В березовой роще куковала кукушка, жаворонки журчали в небе.

— Папань! Мотри-ка, каку изловил!.. Вот муха-то!

И Мишутка подносил к уху трепещущее коромысло.

Тррстррр…

Уклейкин жмурит глаза, вбирая солнце. Даже пар идет от потертого, заношенного пиджака. Стрекоза так приятно трещит, истома, жар охватывает все тело, и не хочется говорить, а так бы лежать, лежать… Но он открывает глаза, смотрит на трепещущее коромысло, на раскрасневшуюся Мишуткину рожицу и говорит лениво:

— Это, братик, не муха… Это коромысло… Пусти его, пу-усть ее полетает…

В эти минуты и на Матрену сходило томящее покоем и истомой, умиряющее. Оно входило в нее незаметно и расплывалось. Оно поселилось в ней впервые однажды ночью, когда, впросонках, что-то мягко, с приятной щекоткой, толкнуло ее изнутри, трепыхнулось и замерло. И когда она, проснувшись, глядела расширившимися удивленными глазами в темноту, в ней опять судорожно и щекотно затрепыхалось. И стало тепло на сердце и покойно, точно что-то блуждавшее где-то и искавшее ее наконец нашло ее и осветило.

И теперь, у ручья, покойная истома навалилась на нее. И она жмурилась, чувствуя в себе живое. А может быть, это жар укрытого от ветра лога, напоенный зеленой силой земли, острым запахом мяты, дягиля, медуницы и дикой конопли, входил в нее и пьянил.

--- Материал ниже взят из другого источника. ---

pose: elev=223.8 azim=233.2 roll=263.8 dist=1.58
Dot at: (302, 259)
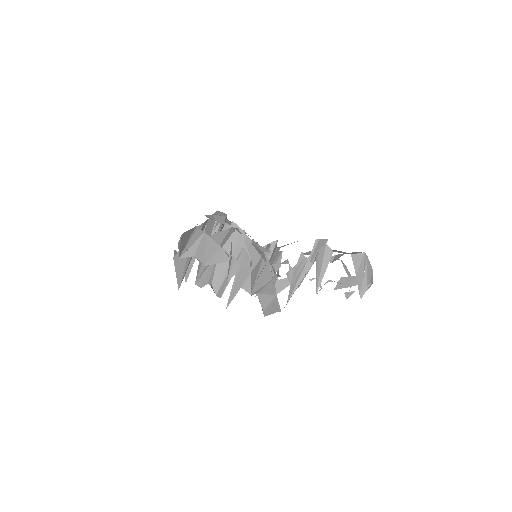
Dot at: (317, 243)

Иногда лягушка, ленивая, распаленная зноем, томно протягивала нотку и словно вдруг теряла сознание от зноя и страсти.

— Ишь стерва… чисто парная… — сонным голосом говорил Уклейкин. — Как пекет-то… Искупаться, што ли-ча.

В зарослях лозняка и калины скрипит себе сорока, точно где-то подламывают сухой хворост. А из рощи, за логом, выкатывается волнующийся, свежий удар колокола.

— Ударили… Итить пора… Э-эх, и жарища же!..

Они взбираются логом к роще, бодрый ветерок обдувает их, а глаза уже отыскивают сквозные золотые кресты и голубые купола.

Вдумчиво выстаивают долгую обедню, прикладываются ко всем образам, читают по складам славянскую вязь на стенах, лобызают руку иеромонаха у мощей, едят просвирку на паперти. Потом идут в чайную, за монастырской стеной, пьют чай в садике, у пчельника; Мишутка боится пчел, а Уклейкин ловит их стаканом на сахаре. Едят вволю ситного и крошат индюшкам, а бойкий паренек, половой, пощелкивая салфеткой и перегибаясь, вопрошает:

— Яишенку не прикажете ли, ваше степенство? С колбаской, может… с сальцем-с?..

Хорошо бы, но жалко.

— Яишенку-у… — просит Мишутка.

— Ну, что ж… — отзывается Матрена.

— Тащи безо всего… — решительно говорит Уклейкин.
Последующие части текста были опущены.